Although pneumothorax has been reported to be the most common complication with an incidence rate of 1.3%–60% after thermal ablation, according to a systemic review, most cases are can recover after the observation, manual evacuation, and chest tube placement. Emphysema, tumor diameter, pulmonary fissure traversed by MWA antennas, and ablation zone encompassing the pleura are the risk factors of pneumothorax, as previously reported, , , , of which emphysema is the leading predictor. In the MWA procedure, the traversal of the pulmonary fissure was performed as needed to achieve complete ablation in tumors, especially for ALI‐NSCLC patients, which may increase the risk of pneumothorax. In our study, the ALI group had a significantly higher incidence rate of pneumothorax than the non‐ALI group (52.9% vs. 27.0%, p = 0.002), but no severe adverse events were found. Moreover, a significant difference in tumor diameter was found between the two groups. Therefore, a logistic regression analysis was conducted to investigate the potential correlation between ALI and the risk of pneumothorax, which showed a correlation, whereas no association between tumor diameter and pneumothorax was found. The mechanisms of a high risk of pneumothorax in ALI‐NSCLC remain ambiguous. The potential mechanisms are: (i) the antennas can create a large hole when the pulmonary fissure is traversed by antennas during the MWA procedure; these holes can be further enlarged by respiratory‐induced lung motion and increase the risk of pneumothorax; (ii) in general, MWA procedures were usually terminated when the ablation zone presented a 5–10 mm rim of ground‐glass opacification (GGO) beyond the lesion boundary. The ablation zone might encompass the pulmonary fissure for ALI‐tumors, which may induce dehydration and reduce the elastic properties of the lung parenchyma, and increase the risk of pneumothorax.

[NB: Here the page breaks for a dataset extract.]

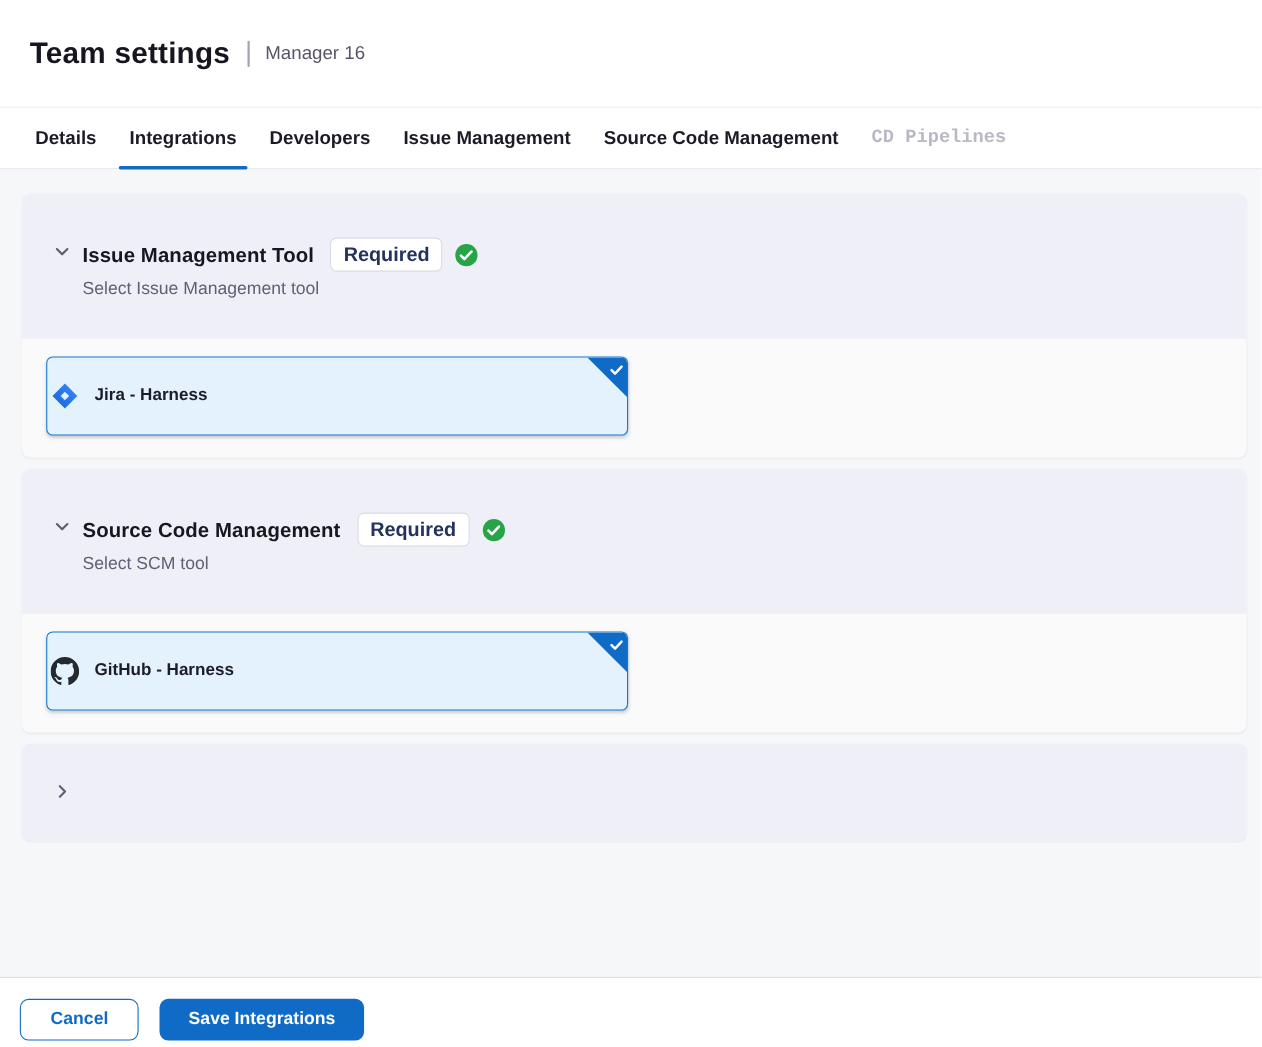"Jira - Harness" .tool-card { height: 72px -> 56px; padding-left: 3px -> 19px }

This study has several limitations that should be noted. First, it was a retrospective study, and patient selection bias may therefore exist. Second, the sample size was still limited for ALI‐NSCLC patients. Third, the mean follow‐up of this study was 27.2 ± 11.8 months, and a longer follow‐up and comparisons are warranted in further studies. Fourth, the incomplete data of immediate contrast‐enhanced CT scans after MWA prevented a comparison of the complete ablation rate between the two groups.

In conclusion, MWA is an effective and safe approach for ALI‐NSCLC treatment. Although ALI can increase the risk of pneumothorax, the ALI‐NSCLC patients reveal a comparable outcome to non‐ALI NSCLC patients after MWA.

CONFLICT OF INTEREST

The authors declare that they have no conflict of interest.